DVDプレイヤーにDVDを入れると、リオナはリモコン片手に操作した。
「えぇ~っと、キャプチャー8…」
画面が暗転すると、“8.kid a go”と文字が出た。
拍手の中、次々と出てくる自分達の姿に
「おぉ!?」
「なんかカッコいい」
と声を漏らした。
「カメラがいっぱいあったのって、イベントのDVDのためだったのか」
「あ、ハンちゃんだ」
ヒロキはキョロキョロしながらステージを歩いていた。
「ん?ヒロキ、何持ってんの?」
「トライアングルですよ」
「何で!?」
「“おで、とりゃいあんぐりゅが、いいだぁ~”って言うからです」
「だから、そんな言い方してないって!!」
「あはははっ!ヒロキ、目立ったじゃない」
「こんな目立ち方したくなかったよ!」
「あ、アンナちゃん歌上手いね」
「ありがとうございま~す」
アンナはニコニコとして頭を下げた。
「あっこの曲のユウタ見て!」
モモコの声に静かに待つと
「あっ…すっごい顔作ってるね」
ユウタのベース弾く顔を指差して笑った。
「笑うんじゃねぇよ!」
「それにしてもさ、ユウタよりモモコの方が上手いんじゃない?ソロ弾いてたし」
レオカが言うと、モモコは得意気な顔をした。
「んなワケないだろ!ベースは弦が少ないから、音を如何に出すかテクニックがいるんだよ」
「テクニックなら同じくらいじゃない?」
アリサが言うとユウタは画面を指差して
「ほら、この曲のソロ。
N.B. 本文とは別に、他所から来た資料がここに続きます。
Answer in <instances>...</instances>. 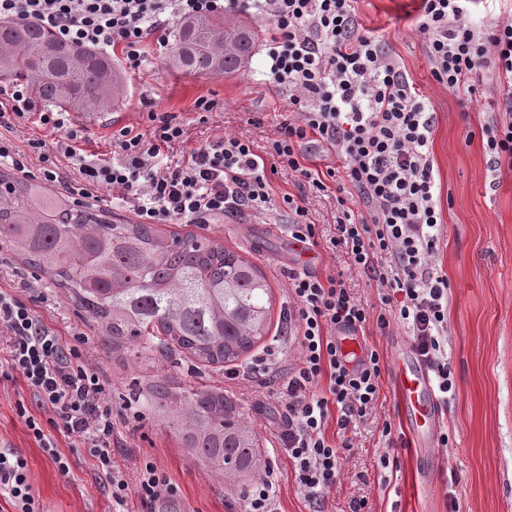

指で弾くのにモモコ、ピックで弾いてんじゃん」
「だってフィンガー苦手なんだもん」
モモコは口を尖らせて言った。
「俺なんかピック、フィンガー、スラップもやってますからね」
「はいはい」
その後、アンコール曲で
「ユウタの足踏み超変!!」
「がに股だね」
「みんなとズレてるし」
「ホントだーっ!なんで!?」
少し巻き戻して確認すると
「右足2回踏み込んでるからでございます」
「テクニックが違うからね~」
「うるせぇっ!」
ゲラゲラと笑われる中でユウタが叫んだ。